98% green spaghetti, sliced and chopped

2018/15/04
18 min read

This is the latest stop in an analysis tour of free-range menu data.

One of the goals of fishing for real recipes is to be able to suss out patterns in how foods are combined and in what amounts in order to be able to generate new recipes. However, this post will mostly eschew creating anything useful and just mess around with the words in recipes themselves.

As a step toward creating new ingredients and recipes in interesting ways, we’ll

tag ingredient words with their parts of speech to find the most common noun-adjective pairs, and
create some menu mad libs.

For a sneak peek, here are a few that were created while I was putting this together.

ingredient
1/8 small, black round oil leaves - extract into cups
3 cherry ribs, fully lime
1 olive boneless, broken
1/2 extra Sour carrots, lime for fluid pieces
1/3 frozen onion, virgin
1 Beef oil
6 orange Mashed fresh Ranch
1 Lindsay®

So that deliciousness is what we have to look forward to at the end of this little experiment. Yummo.

**********

TASKS FOR THIS EXERCISE:
1 – In the recipe-words post, what are the ingredient words tagged with?
2 – Summarize the recipe-words post in two sentences.
3 – Pick up the recipe-words post after its final sentence and keep writing it.

GIVEN MATERIAL:
**********

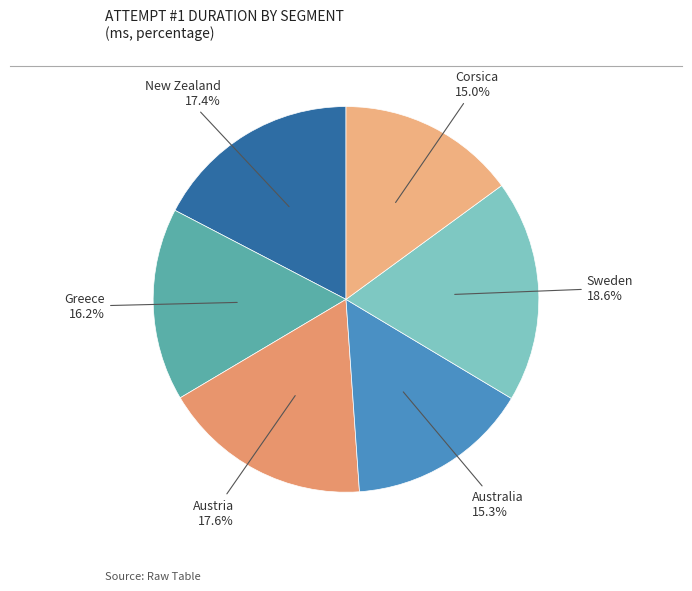

How many slices are in this pie chart?

6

**********

ANSWERS TO EACH TASK:
1 – Their parts of speech.

2 – The post is the latest stop in an analysis of menu data, and instead of creating anything useful it mostly plays with the words in recipes. It tags ingredient words with their parts of speech to find the most common noun-adjective pairs and creates menu mad libs, offering a few generated ingredient lines as a preview.

3 –
Bit of Background

Up to this point we’ve scraped recipes from Allrecipes.com and tidied the resulting data, extracted ingredient unit names, and matched them their corresponding portion_abbreviations. We also munged the free text numbers into usable portion amounts (multiplying and averaging units where necessary to create) and converted these units into grams.

A glance at what the result of that looks like:

set.seed(123) 

recipes_df %>% 
  sample_n(10) %>% 
  select(recipe_name, ingredients, portion_abbrev, portion, converted) %>% 
  map_dfc(replace_na, "") %>% 
  kable()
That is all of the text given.